5. When investors were manic, they would purchase just about anything. But during the panic that inevitably followed mania, the opposite was true. No one would buy.

6. The problem isn’t getting rich. The problem is staying sane. — Charlie Munger

7. Ivar understood human psychology. If something is limited and hard to get to that increases desire. This works for both products (like a Ferrari) and people (celebrities). Ivar was becoming a business celebrity.

8.  I’ve never believed in risking what my family and friends have and need in order to pursue what they don't have and don't need. — The Essays of Warren Buffett by Warren Buffett and Lawrence Cunningham. (Founders #227)

9. Great ideas are simple ideas: Ivar hooked Durant with his simple, brilliant idea: government loans in exchange for match monopolies.

10. Ivar wrote to his parents, "I cannot believe that I am intended to spend my life making money for second-rate people. I shall bring American methods back home. Wait and see - I shall do great things. I'm bursting with ideas. I am only wondering which to carry out first."

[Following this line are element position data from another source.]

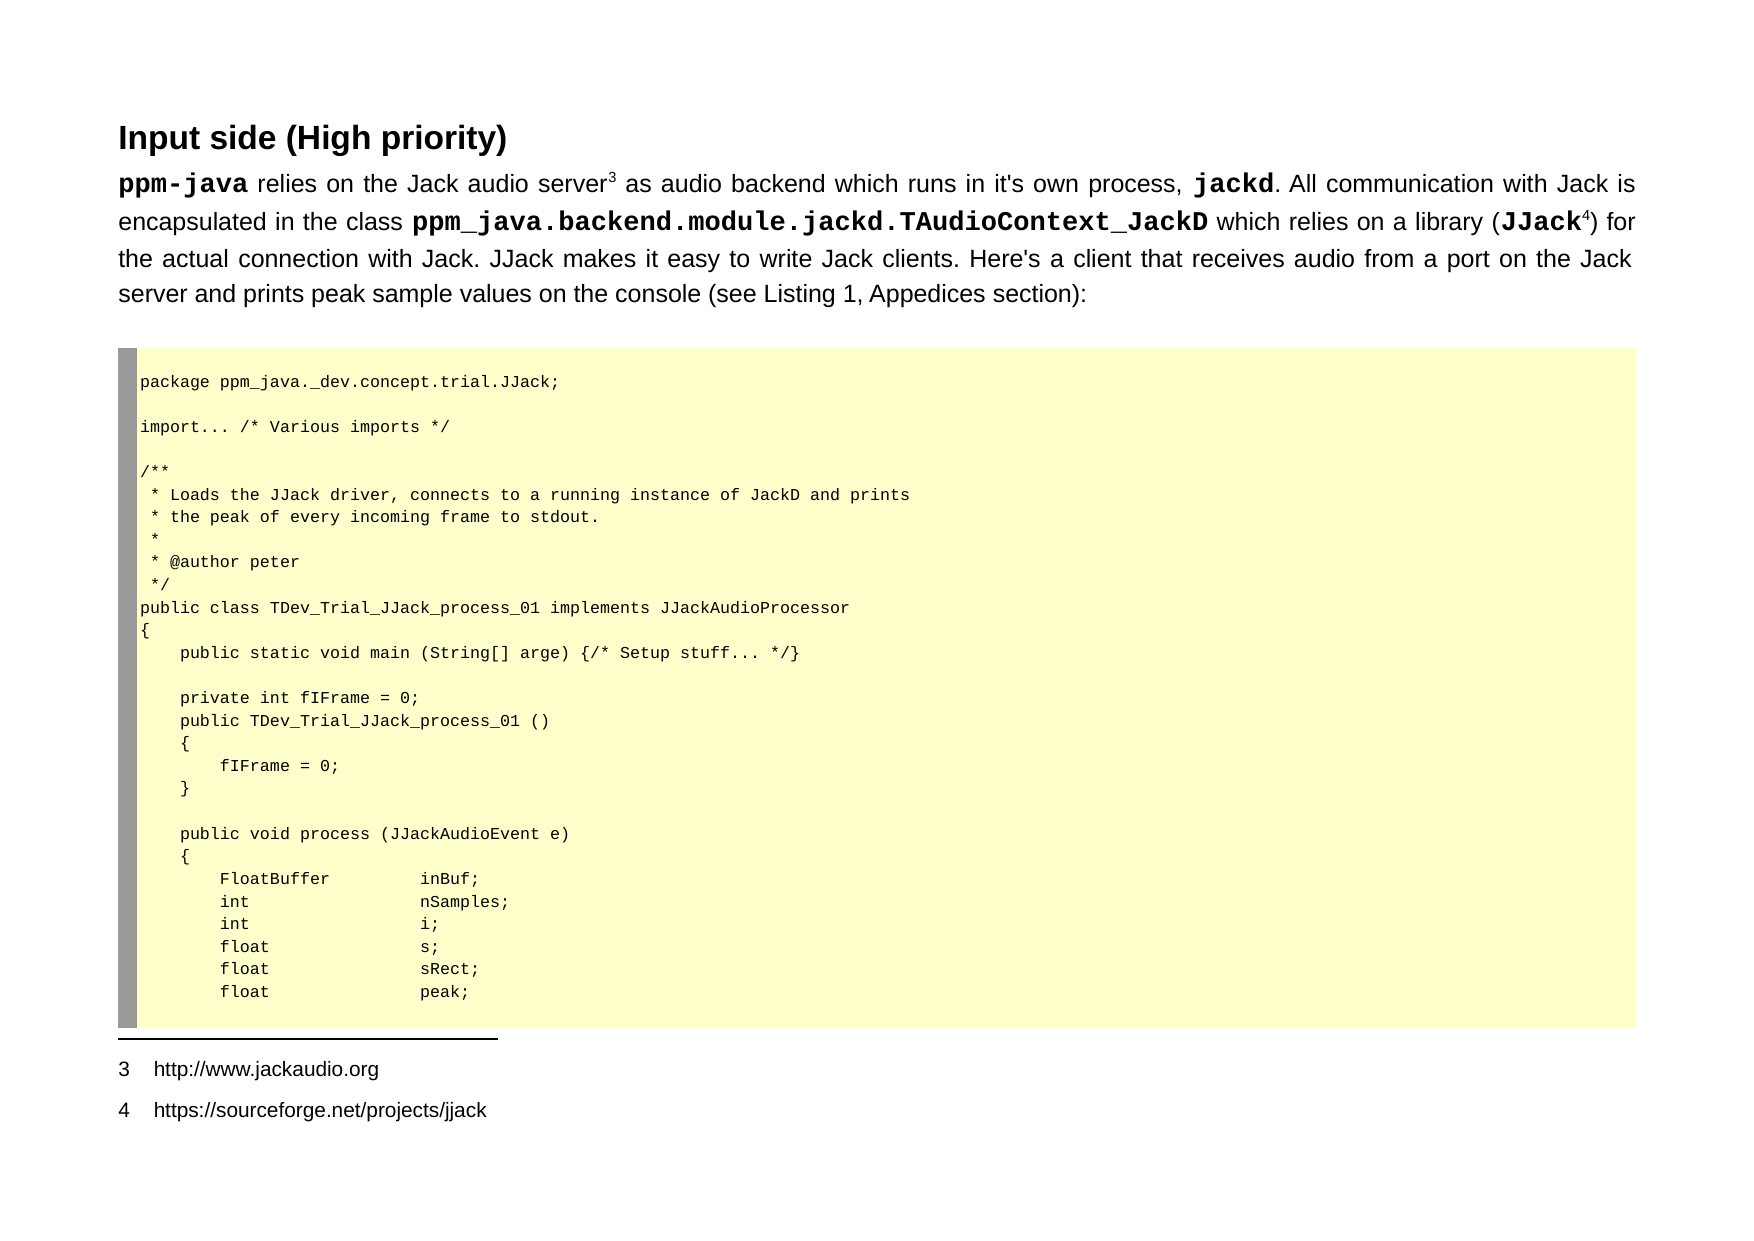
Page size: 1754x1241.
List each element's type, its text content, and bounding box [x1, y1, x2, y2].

list /** [137, 461, 1636, 482]
list import... /* Various imports */ [137, 416, 1636, 437]
subtitle Input side (High priority) [118, 118, 1636, 157]
list public void process (JJackAudioEvent e) [137, 822, 1636, 844]
list package ppm_java._dev.concept.trial.JJack; [137, 370, 1636, 392]
list * @author peter [137, 551, 1636, 573]
list int i; [137, 913, 1636, 934]
list } [137, 777, 1636, 799]
list public TDev_Trial_JJack_process_01 () [137, 709, 1636, 731]
list float sRect; [137, 958, 1636, 980]
list * Loads the JJack driver, connects to a running instance of JackD and prints [137, 483, 1636, 505]
list public class TDev_Trial_JJack_process_01 implements JJackAudioProcessor [137, 596, 1636, 618]
text ppm-java relies on the Jack audio server as audio backend which runs in it's own process, jackd. All communication with Jack is encapsulated in the class ppm_java.backend.module.jackd.TAudioContext_JackD which relies on a library (JJack) for the actual connection with Jack. JJack makes it easy to write Jack clients. Here's a client that receives audio from a port on the Jack server and prints peak sample values on the console (see Listing 1, Appedices section): [118, 169, 1636, 307]
list * the peak of every incoming frame to stdout. [137, 506, 1636, 528]
list FloatBuffer inBuf; [137, 868, 1636, 889]
list public static void main (String[] arge) {/* Setup stuff... */} [137, 642, 1636, 663]
list int nSamples; [137, 890, 1636, 912]
list float peak; [137, 981, 1636, 1002]
list { [137, 845, 1636, 867]
list * [137, 528, 1636, 550]
list { [137, 732, 1636, 754]
text https://sourceforge.net/projects/jjack [118, 1098, 1636, 1122]
list fIFrame = 0; [137, 754, 1636, 776]
list float s; [137, 935, 1636, 957]
text http://www.jackaudio.org [118, 1056, 1636, 1080]
list private int fIFrame = 0; [137, 687, 1636, 708]
list */ [137, 574, 1636, 596]
list { [137, 619, 1636, 641]
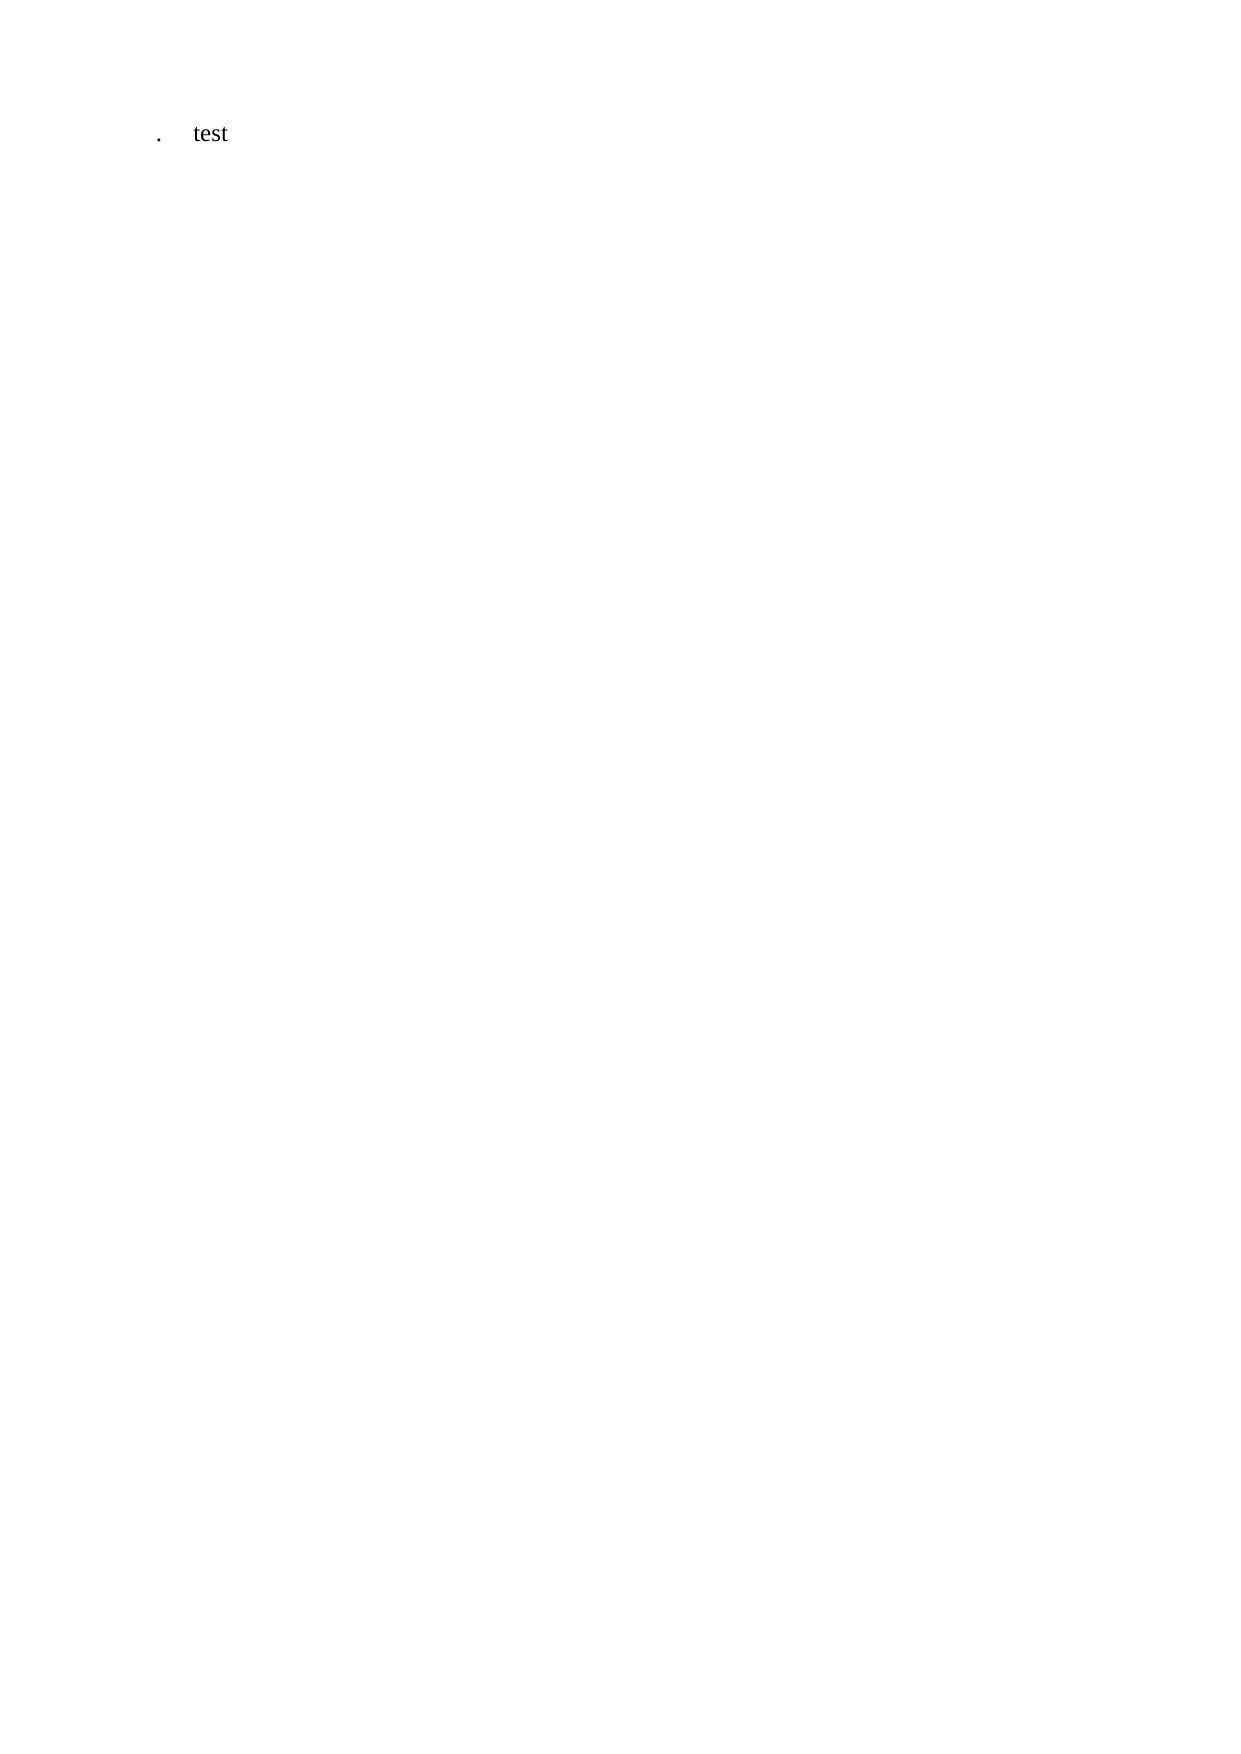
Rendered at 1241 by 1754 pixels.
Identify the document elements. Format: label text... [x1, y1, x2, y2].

11. Ivar’s network of companies was far too complex for anyone to understand: It was like a corporate family tree from hell, and it extended into obscurity.

12. “Victory in our industry is spelled survival.”   —Steve Jobs

13. Ivar's financial statements were sloppy and incomplete. Yet investors nevertheless clamored to buy his securities.

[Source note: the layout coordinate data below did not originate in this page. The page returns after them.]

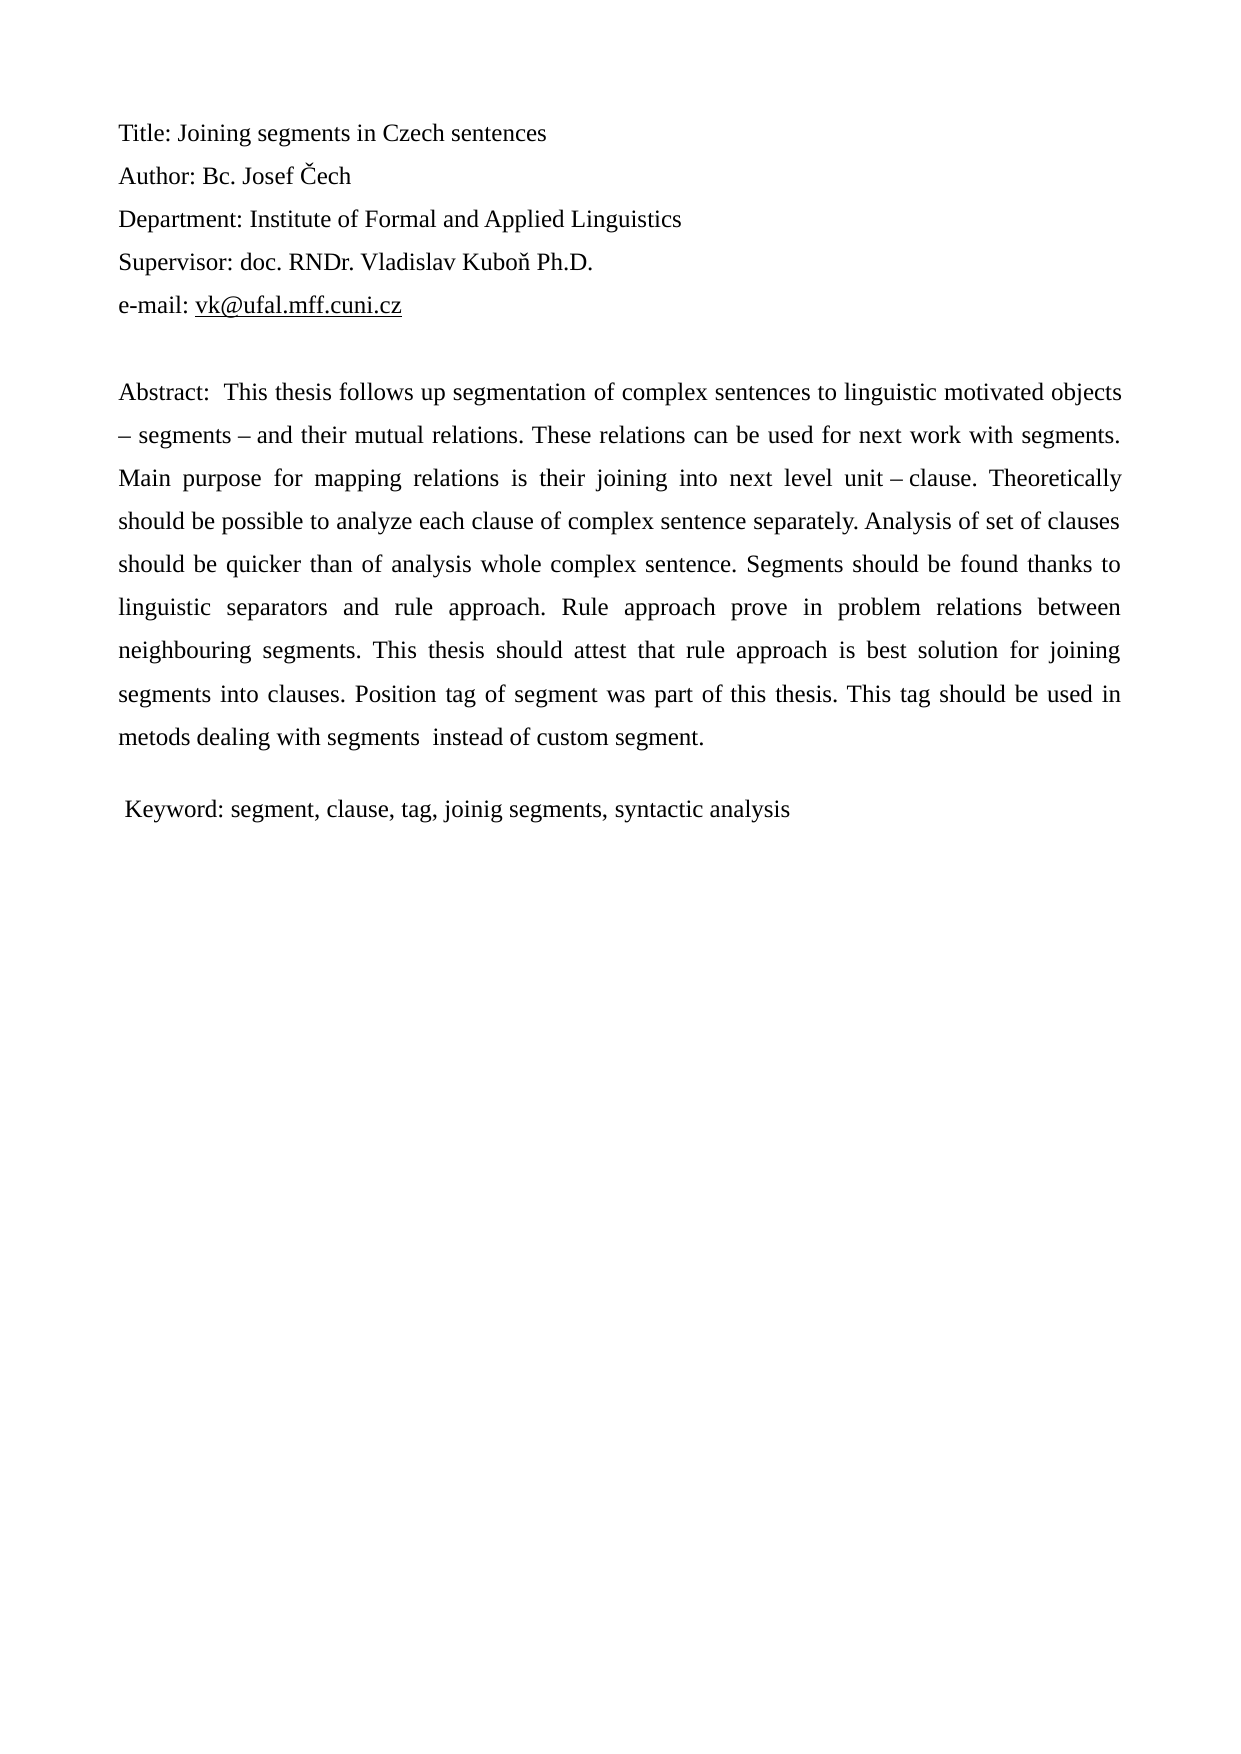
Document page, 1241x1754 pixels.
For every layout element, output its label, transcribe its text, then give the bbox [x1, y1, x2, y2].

subtitle Keyword: segment, clause, tag, joinig segments, syntactic analysis [118, 794, 1122, 822]
subtitle Title: Joining segments in Czech sentences [118, 118, 1122, 147]
subtitle Department: Institute of Formal and Applied Linguistics [118, 204, 1122, 233]
subtitle Supervisor: doc. RNDr. Vladislav Kuboň Ph.D. [118, 247, 1122, 276]
subtitle Abstract: This thesis follows up segmentation of complex sentences to linguistic motivated objects – segments – and their mutual relations. These relations can be used for next work with segments. Main purpose for mapping relations is their joining into next level unit – clause. Theoretically should be possible to analyze each clause of complex sentence separately. Analysis of set of clauses should be quicker than of analysis whole complex sentence. Segments should be found thanks to linguistic separators and rule approach. Rule approach prove in problem relations between neighbouring segments. This thesis should attest that rule approach is best solution for joining segments into clauses. Position tag of segment was part of this thesis. This tag should be used in metods dealing with segments instead of custom segment. [118, 377, 1122, 751]
subtitle e-mail: vk@ufal.mff.cuni.cz [118, 291, 1122, 319]
subtitle Author: Bc. Josef Čech [118, 161, 1122, 190]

14. As more cash flowed in the questions went away. This is why Ponzi like schemes can last so long. People don’t want to believe. They don’t want the cash to stop.

15. A Man for All Markets: From Las Vegas to Wall Street, How I Beat the Dealer and the Market by Ed Thorp. (Founders #222)

16.  A summary of Charlie Munger on incentives:

1. We all underestimate the power of incentives.
2. Never, ever think about anything else before the power of incentives.
3. The most important rule: get the incentives right.

17. This is nuts! Fake phones and hired actors!

Next to the desk was a table with three telephones. The middle phone was a dummy, a non-working phone that Ivar could cause to ring by stepping on a button under the desk. That button was a way to speed the exit of talkative visitors who were staying too long. Ivar also used the middle phone to impress his supporters. When Percy Rockefeller visited Ivar pretended to receive calls from various European government officials, including Mussolini and Stalin. That evening, Ivar threw a lavish party and introduced Rockefeller to numerous "ambassadors" from various countries, who actually were movie extras he had hired for the night.